Keelath eyed her, puzzled. “What are you trying to say?”

“I don’t know,” Mirium groaned. “That we’re all to blame, a little, and that we all have to do something to fix this, I guess.”

“It would stand to reason,” Keelath said carefully. 

“I owe him one more chance, Keelath. If he is true, and not just a blustering fool, he will be able to accept that much responsibility.”

“And if he is not…”

“I go my own way.” Mirium took a shuddering breath, but in her core, she felt a radiating calm materializing. She had landed on the right answer. She gave Keelath an apologetic look. “If I cannot wait for him to get over his ego about Lellith, I cannot wait for you to get over your own about Sylvanas, can I?”

“At least it can be said you are not repeating mistakes,” muttered Keelath.

“I love you, from afar or up close as we can manage.” She kissed his cheek. “And I’m here for you, when you are ready to accept the help I can offer…like I know you are there for your brother.”

Keelath looked at her, long and thoughtfully. “Perhaps I will need to prove it to him, if he still insists I am a monster.” Mirium felt the remark aimed at more than just Tyrdan.

“Perhaps,” answered Mirium. “You know you wouldn’t like what you might see there.”

“No,” agreed Keelath. “That is why I am here now.” Then he changed the subject, or so Mirium felt… “Don’t flatter yourself you have all covered your tracks that well with your treason at the manor, Miri.”

Mirium blinked rapidly for a moment, shaken by the strength of his admission. “You know about the Tauren…?”

“Nothing specific,” Keelath said quickly. “And it should remain that way, in case I am ever forced to speak the truth. Understand?”

“Yes,” Mirium said meekly. “I guess I should–I’m sorry…for not having faith in you to look the other way before.”

“Don’t,” growled Keelath. “I am no monster, but neither am I innocent.”

Mirium looked at him, and wondered, not for the last time, what he was not saying. What had he been forced to do for Sylvanas? What had he been forced to do for the Lich King, before her? Or had he done it all of his own free will, and that was why he was now too ashamed to speak? Yet as she looked at him, she couldn’t help but trust he wouldn’t betray her–or the Tauren the manor harbored–unless he had to.

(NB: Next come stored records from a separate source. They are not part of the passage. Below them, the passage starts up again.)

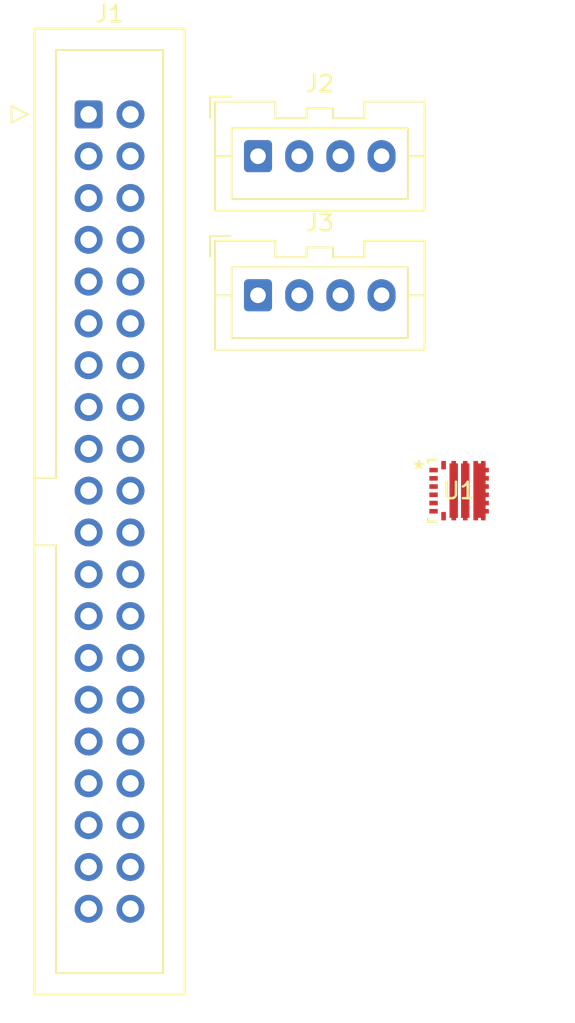
<source format=kicad_pcb>
(kicad_pcb
	(version 20240108)
	(generator "pcbnew")
	(generator_version "8.0")
	(general
		(thickness 1.6)
		(legacy_teardrops no)
	)
	(paper "A4")
	(layers
		(0 "F.Cu" signal)
		(31 "B.Cu" signal)
		(32 "B.Adhes" user "B.Adhesive")
		(33 "F.Adhes" user "F.Adhesive")
		(34 "B.Paste" user)
		(35 "F.Paste" user)
		(36 "B.SilkS" user "B.Silkscreen")
		(37 "F.SilkS" user "F.Silkscreen")
		(38 "B.Mask" user)
		(39 "F.Mask" user)
		(40 "Dwgs.User" user "User.Drawings")
		(41 "Cmts.User" user "User.Comments")
		(42 "Eco1.User" user "User.Eco1")
		(43 "Eco2.User" user "User.Eco2")
		(44 "Edge.Cuts" user)
		(45 "Margin" user)
		(46 "B.CrtYd" user "B.Courtyard")
		(47 "F.CrtYd" user "F.Courtyard")
		(48 "B.Fab" user)
		(49 "F.Fab" user)
		(50 "User.1" user)
		(51 "User.2" user)
		(52 "User.3" user)
		(53 "User.4" user)
		(54 "User.5" user)
		(55 "User.6" user)
		(56 "User.7" user)
		(57 "User.8" user)
		(58 "User.9" user)
	)
	(setup
		(pad_to_mask_clearance 0)
		(allow_soldermask_bridges_in_footprints no)
		(pcbplotparams
			(layerselection 0x00010fc_ffffffff)
			(plot_on_all_layers_selection 0x0000000_00000000)
			(disableapertmacros no)
			(usegerberextensions no)
			(usegerberattributes yes)
			(usegerberadvancedattributes yes)
			(creategerberjobfile yes)
			(dashed_line_dash_ratio 12.000000)
			(dashed_line_gap_ratio 3.000000)
			(svgprecision 4)
			(plotframeref no)
			(viasonmask no)
			(mode 1)
			(useauxorigin no)
			(hpglpennumber 1)
			(hpglpenspeed 20)
			(hpglpendiameter 15.000000)
			(pdf_front_fp_property_popups yes)
			(pdf_back_fp_property_popups yes)
			(dxfpolygonmode yes)
			(dxfimperialunits yes)
			(dxfusepcbnewfont yes)
			(psnegative no)
			(psa4output no)
			(plotreference yes)
			(plotvalue yes)
			(plotfptext yes)
			(plotinvisibletext no)
			(sketchpadsonfab no)
			(subtractmaskfromsilk no)
			(outputformat 1)
			(mirror no)
			(drillshape 1)
			(scaleselection 1)
			(outputdirectory "")
		)
	)
	(net 0 "")
	(net 1 "GND")
	(net 2 "GPIO27")
	(net 3 "+5V")
	(net 4 "+3V3")
	(net 5 "GPIO17")
	(net 6 "GPIO22")
	(net 7 "GPIO23")
	(net 8 "MOSI0{slash}GPIO10")
	(net 9 "GCLK0{slash}GPIO4")
	(net 10 "SDA")
	(net 11 "SCL")
	(net 12 "RX")
	(net 13 "GPIO18{slash}PWM0")
	(net 14 "TX")
	(net 15 "GPIO24")
	(net 16 "Net-(U1-FREQ)")
	(net 17 "BOOT")
	(net 18 "SW")
	(net 19 "FB")
	(net 20 "+BATT")
	(net 21 "Net-(U1-VOUT)")
	(net 22 "VREG")
	(net 23 "PGD")
	(net 24 "LED1")
	(net 25 "GPIO25")
	(net 26 "~{CE1}{slash}GPIO7")
	(net 27 "unconnected-(J1-ID_SD{slash}GPIO0-Pad27)")
	(net 28 "SCLK0{slash}GPIO11")
	(net 29 "GPIO19{slash}MISO1")
	(net 30 "GPIO26")
	(net 31 "GCLK2{slash}GPIO6")
	(net 32 "MISO0{slash}GPIO9")
	(net 33 "GPIO21{slash}SCLK1")
	(net 34 "LED2")
	(net 35 "GCLK1{slash}GPIO5")
	(net 36 "unconnected-(J1-ID_SC{slash}GPIO1-Pad28)")
	(net 37 "GPIO16")
	(net 38 "GPIO20{slash}MOSI1")
	(net 39 "~{CE0}{slash}GPIO8")
	(footprint "Connector_JST:JST_XA_B04B-XASK-1_1x04_P2.50mm_Vertical" (layer "F.Cu") (at 114.42 15.24))
	(footprint "Connector_IDC:IDC-Header_2x20_P2.54mm_Vertical" (layer "F.Cu") (at 104.14 12.7))
	(footprint "Connector_JST:JST_XA_B04B-XASK-1_1x04_P2.50mm_Vertical" (layer "F.Cu") (at 114.42 23.69))
	(footprint "VQFN11_ROM:BD9F800MUX" (layer "F.Cu") (at 126.624994 35.56))
)
</source>
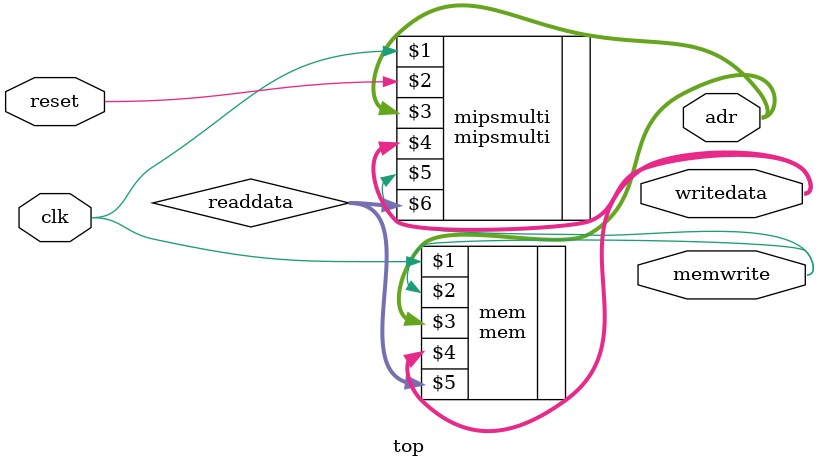
<source format=sv>
module top(
    input logic clk, reset,
    output logic [31:0] writedata, adr,
    output logic memwrite
);
    logic [31:0] readdata;

    mipsmulti mipsmulti(clk, reset, adr, writedata, memwrite, readdata);

    mem mem(clk, memwrite, adr, writedata, readdata);
endmodule
</source>
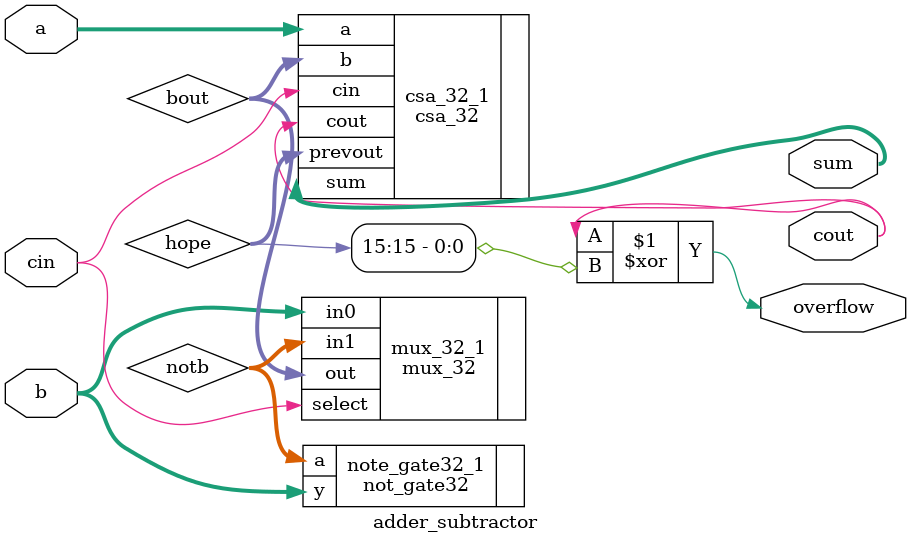
<source format=v>
module adder_subtractor(a,b,cin,sum,cout,overflow);
	input [31:0] a, b;
	input cin;
	output [31:0]sum;
	output cout;
	output overflow;
	wire [31:0] notb, bout;
	//wire woverflow,help,help2,help3;
	wire [15:0]hope;
	
	//calculation
	not_gate32 note_gate32_1(.a(notb),.y(b));
	mux_32 mux_32_1(.select(cin), .in0(b), .in1(notb), .out(bout));
	csa_32 csa_32_1(.a(a),.b(bout),.cin(cin),.sum(sum[31:0]),.cout(cout),.prevout(hope));
	
	xor xor_gate_1(overflow,cout,hope[15]);
//	//overflow
//	xnor a1(woverflow, a[31], b[31]);//00 11 =1
//	and a2(help,a[31],b[31]);// 00 =0 , 11=1
//	xor a3(help2,help,sum[31]);//help 0 sum 1, help 1 sum 0 ,=1
//	and a4(help3,help2,woverflow);
//	assign overflow=help3 ? 1:0;
endmodule
</source>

He was still regarding her in silence, his expression leery.

 “I won’t know what happened until you tell me,” she told him gently. “Nor I do expect innocence—just the bravery to accept what you might have done wrong, and the strength to try to amend it.”

“I believe Sylvanas can still be saved, and that there is a greater purpose to her actions,” said Keelath.

“I hope so too, for your sake. Even with that taken into account, there are still things she has done that are terrible.”

“That is true for all Forsaken.”

“And it is true you can all still be redeemed, if you want it hard enough.” She tweaked his nose. “Only you can make that choice, dalah’surfal, and only for you.”

He hugged her tight, then, and she let him, realizing it was him who needed the reassurance this time. His gaze was in the distance again, his mouth crooked in such a way as he seemed to be debating how to shape his next words.

“Mirium…there’s something I thought…about this latest mission…”

“Yes, Keelath?”

“I–“

There was a sudden thunder of hooves, as Keelath’s Deathguard comrade, Garinus, rode into the camp, a trail of dust left in his bonesteed’s wake. He eyed the pair of them curiously as he went about dismounting, and Mirium felt just as much as saw Keelath abruptly withdraw into himself.

“Never mind,” Keelath said, rising as suddenly as the other Forsaken had appeared. “Your daughter is here, yes? I would speak with her.”

“Yes,” murmured Mirium, and she watched him quickly turn and go without a look back.

It was one of those sanguine moments, a turning point that could have been. She sighed and turned to Garinus, replacing her troubled expression with a polite smile. She said the words of greeting, even as her thoughts followed Keelath into the Crossroads. 

One trouble solved only to be replaced with another. What now? she wondered. What now?